Momentary thoughts, which he chased away with a feeling of indignation against himself as he stopped the gardener.
“Is it—true?”
“Yes, sir. It’s true enough. He was a hard master, one as come down upon you awful if he see a weed; but I’d give that there right hand to have him alive and well before me now.”
Chris bowed his head and walked slowly back, to start aside and gaze fiercely in the eyes of the man whom he encountered a few yards farther on, for, as he was approaching the post-office, Glyddyr came out suddenly with a telegraph form in his hand.
The two young men paused as if arrested by some power over which they had no control, and as they stood gazing at each other, Chris, waiting for Glyddyr to speak, a crowd of thoughts flashed through his brain.
Claude—alone—her own mistress, what of your triumph now!
Very different were Glyddyr’s thoughts. Claude was somehow mixed up with them, but he read in his rival’s eye distrust, suspicion, and a hidden knowledge of his latest acts; and they passed on rapidly through his mind, till he saw Chris Lisle denouncing him as a murderer and about to seize him then.

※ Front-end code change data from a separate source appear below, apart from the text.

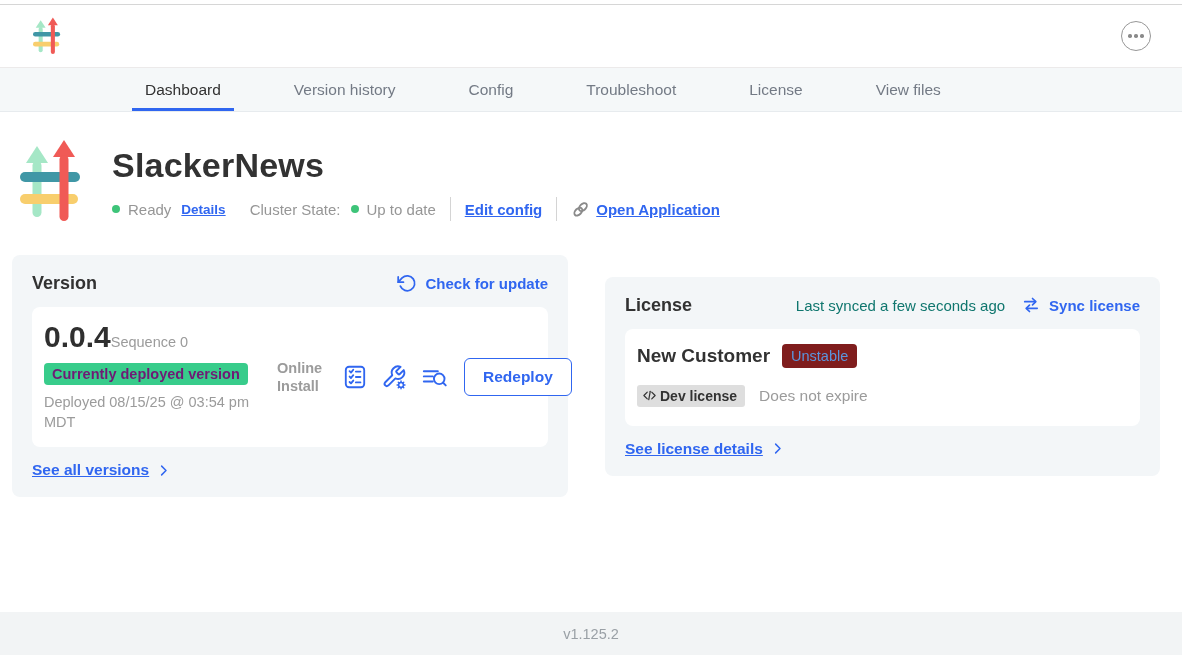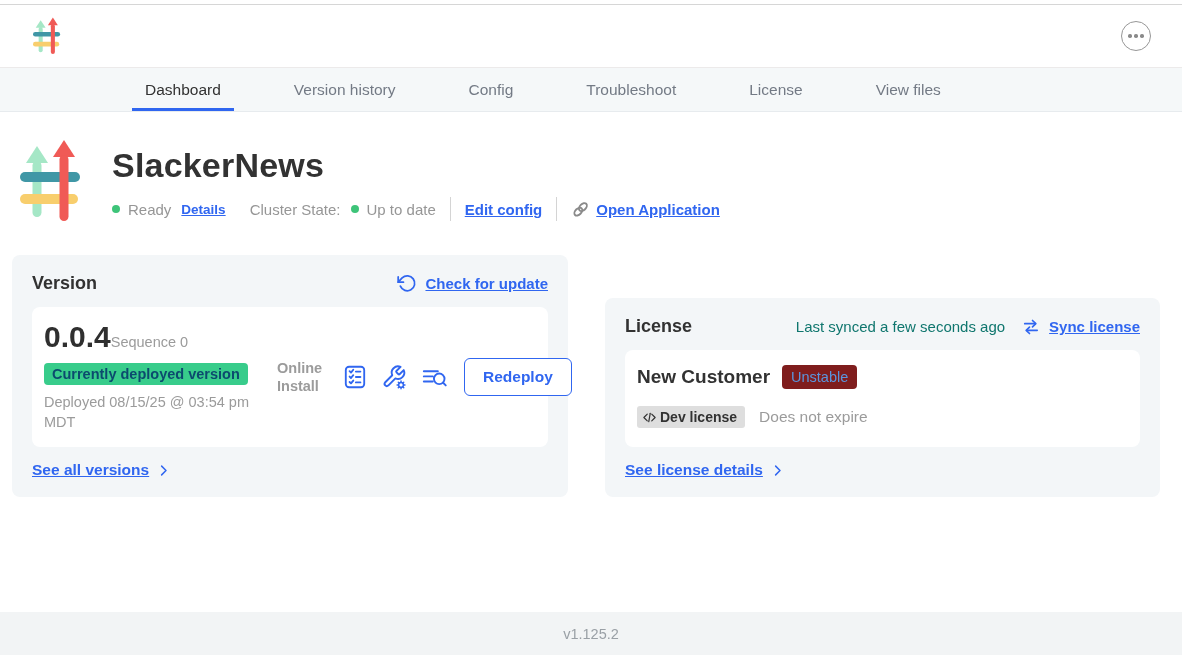"Version" .cards { align-items: flex-end -> center }
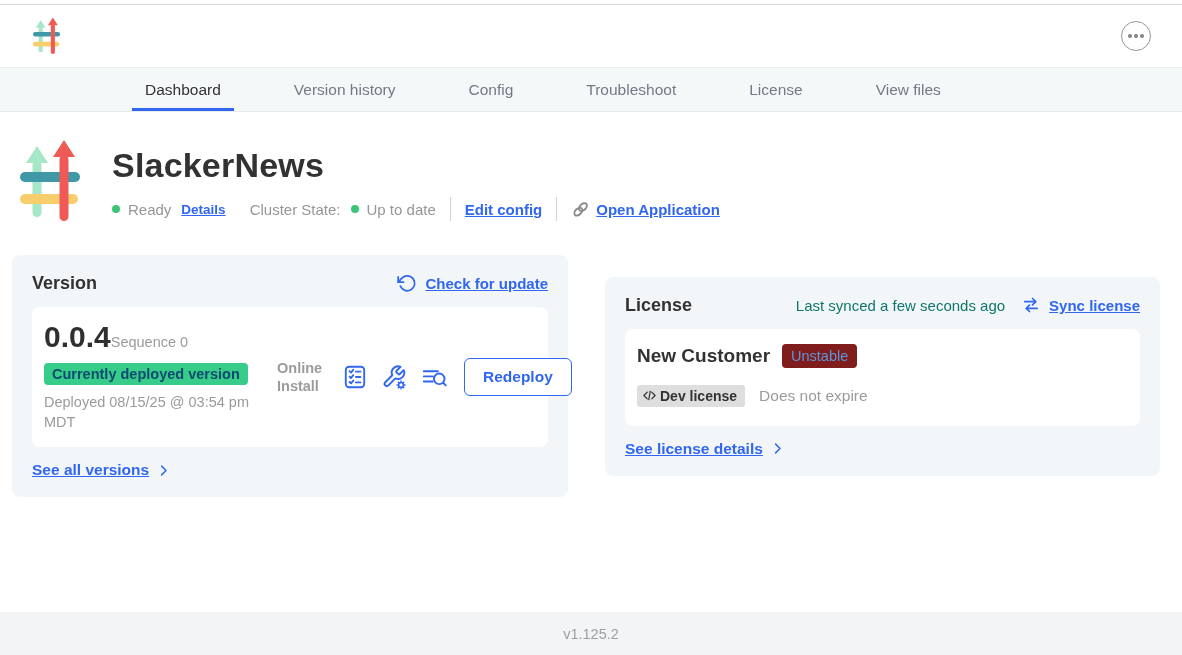"Check for update" .hdr-link .lbl { text-decoration: underline -> none }
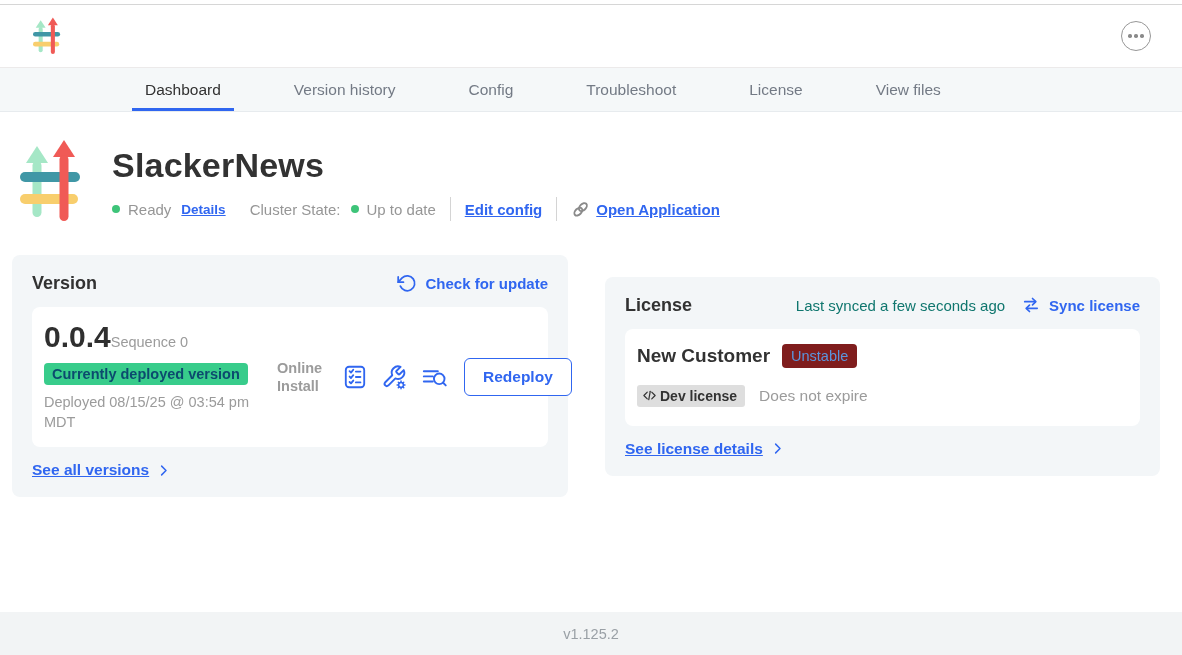"Currently deployed version" .dep-badge { color: #0c4a6e -> #701a75 }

Neither spoke, and after the long, intense gaze of eye into eye had lasted some moments, each went his way, one back to his yacht to try and make up his mind whether he ought to call at once, the other home to sit down and write to Claude, and tell her that he was always hers, and that in this, her terrible hour of affliction, he was longing to try and share her pain.
“And if I said that,” thought Chris, as he slowly tore up the letter, “she would think it an insult, and that I am triumphing over the dead.”
So Chris’s letter, full of the tender love he felt, never reached Claude’s hand.